With the complete hardware, services, and pricing unveiled for theXbox One at E3, we now have the totality of Microsoft’s “next-generation” consumer-oriented lineup: Windows 8 on the desktop, laptop, and tablet, Windows Phone 8 on the smartphone, and Xbox One in the living room. On paper, this trifecta, seamlessly connected via Microsoft Account, SkyDrive, and Xbox Live, is almost perfect. In reality, though, this couldn’t be further from the truth. Where did it all go wrong for Microsoft?
From an objective standpoint, all of Microsoft’s new-for-2013 offerings — Windows 8, Windows Phone 8, and the Xbox One — are perfect. Windows 8 capitalizes on the slow death of the desktop and the rush towards mobile; Xbox One is a powerful and feature-rich games console that could dominate the living room; and Windows Phone 8 is a sharp and savvy smartphone OS that ties everything together, while on the move or as a second screen. As a tech writer and a self-confessed life-long Microsoft fan, I have never been more excited about Microsoft’s future than over the last two years of covering Windows 8, Windows Phone 8, and the “Xbox 720“.

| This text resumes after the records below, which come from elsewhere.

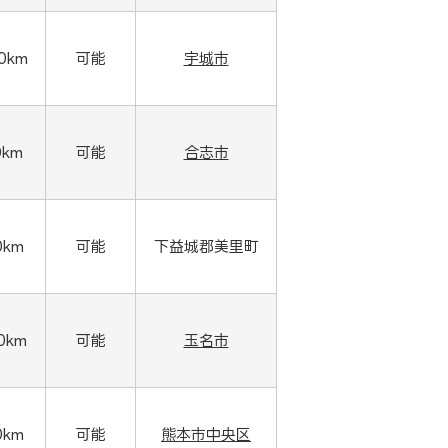
00km
可能
宇城市
0km
可能
合志市
0km
可能
下益城郡美里町
00km
可能
玉名市
0km
可能
熊本市中央区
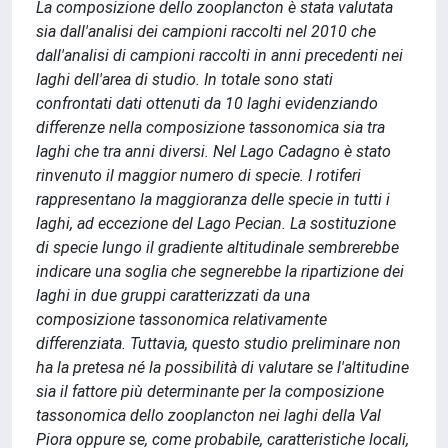
La composizione dello zooplancton è stata valutata
sia dall'analisi dei campioni raccolti nel 2010 che
dall'analisi di campioni raccolti in anni precedenti nei
laghi dell'area di studio. In totale sono stati
confrontati dati ottenuti da 10 laghi evidenziando
differenze nella composizione tassonomica sia tra
laghi che tra anni diversi. Nel Lago Cadagno è stato
rinvenuto il maggior numero di specie. I rotiferi
rappresentano la maggioranza delle specie in tutti i
laghi, ad eccezione del Lago Pecian. La sostituzione
di specie lungo il gradiente altitudinale sembrerebbe
indicare una soglia che segnerebbe la ripartizione dei
laghi in due gruppi caratterizzati da una
composizione tassonomica relativamente
differenziata. Tuttavia, questo studio preliminare non
ha la pretesa né la possibilità di valutare se l'altitudine
sia il fattore più determinante per la composizione
tassonomica dello zooplancton nei laghi della Val
Piora oppure se, come probabile, caratteristiche locali,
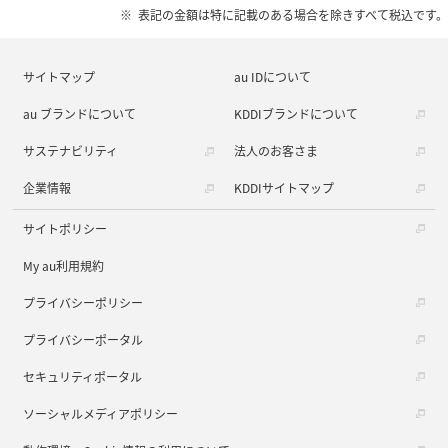
表記の金額は特に記載のある場合を除きすべて税込です。
サイトマップ
au IDについて
au ブランドについて
KDDIブランドについて
サステナビリティ
法人のお客さま
企業情報
KDDIサイトマップ
サイトポリシー
My au利用規約
プライバシーポリシー
プライバシーポータル
セキュリティポータル
ソーシャルメディアポリシー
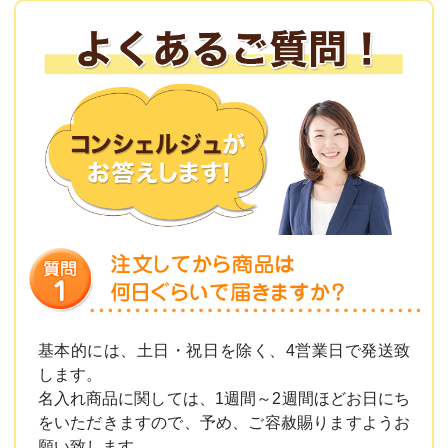
基本的には、土日・祝日を除く、4営業日で発送致
します。
名入れ商品に関しては、1週間～2週間ほどお日にち
をいただきますので、予め、ご容赦賜りますようお
願い致します。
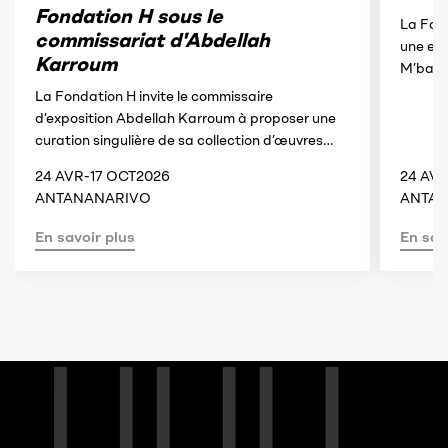
Fondation H sous le
La Fon
commissariat d'Abdellah
une exp
Karroum
M’barek
Hobisoa
La Fondation H invite le commissaire
d’exposition Abdellah Karroum à proposer une
curation singulière de sa collection d’œuvres
internationale, conçue dans un dialogue avec la
24 AVR
-
17 OCT
2026
24 AV
culture malgache.
ANTANANARIVO
ANTA
En savoir plus
En sav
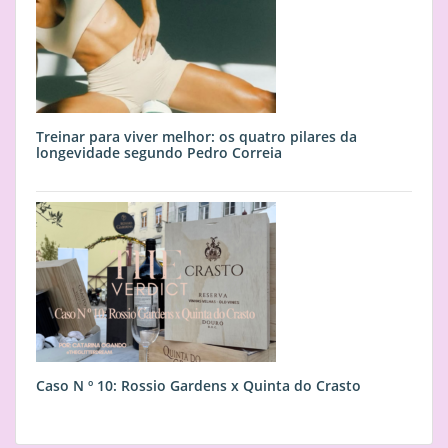
Treinar para viver melhor: os quatro pilares da
longevidade segundo Pedro Correia
Caso N º 10: Rossio Gardens x Quinta do Crasto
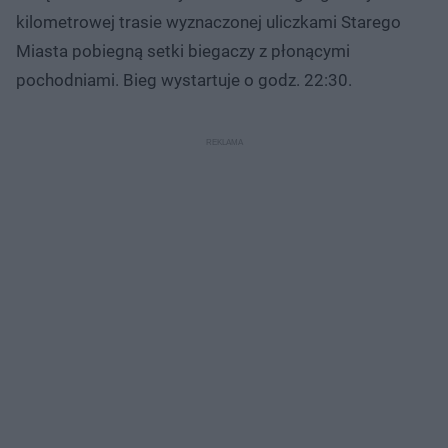
kilometrowej trasie wyznaczonej uliczkami Starego
Miasta pobiegną setki biegaczy z płonącymi
pochodniami. Bieg wystartuje o godz. 22:30.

From a subjective standpoint, though, each of Microsoft’s new offerings is intrinsically flawed and bogged down by crippling policy decisions no doubt handed down from Microsoft’s besuited higher echelons. Windows 8 and 8.1, despite “responding to customer feedback,” still forces users to use the Metro interface, even when a touchscreen isn’t present. Windows Phone 8 is one of Microsoft’s most polished products, but a smartphone OS is only as strong as its app ecosystem, and due to its minuscule market share WP8 still lacks the ecosystem to pull consumers away from iOS and Android — an unfortunate Catch-22 if I ever saw one. The Xbox One, depending on your point of view, is either an awesome all-in-one living room box that plays games, or an awful DRM-restricted games machine that acts as an HDMI passthrough for your cable box — the very same thing that the tried-and-failed Google TV attempted to do.
How did Microsoft manage to take three exciting, technologically advanced products and turn them into mediocre, humdrum devices that have had all of the fun and adventure sucked out of them?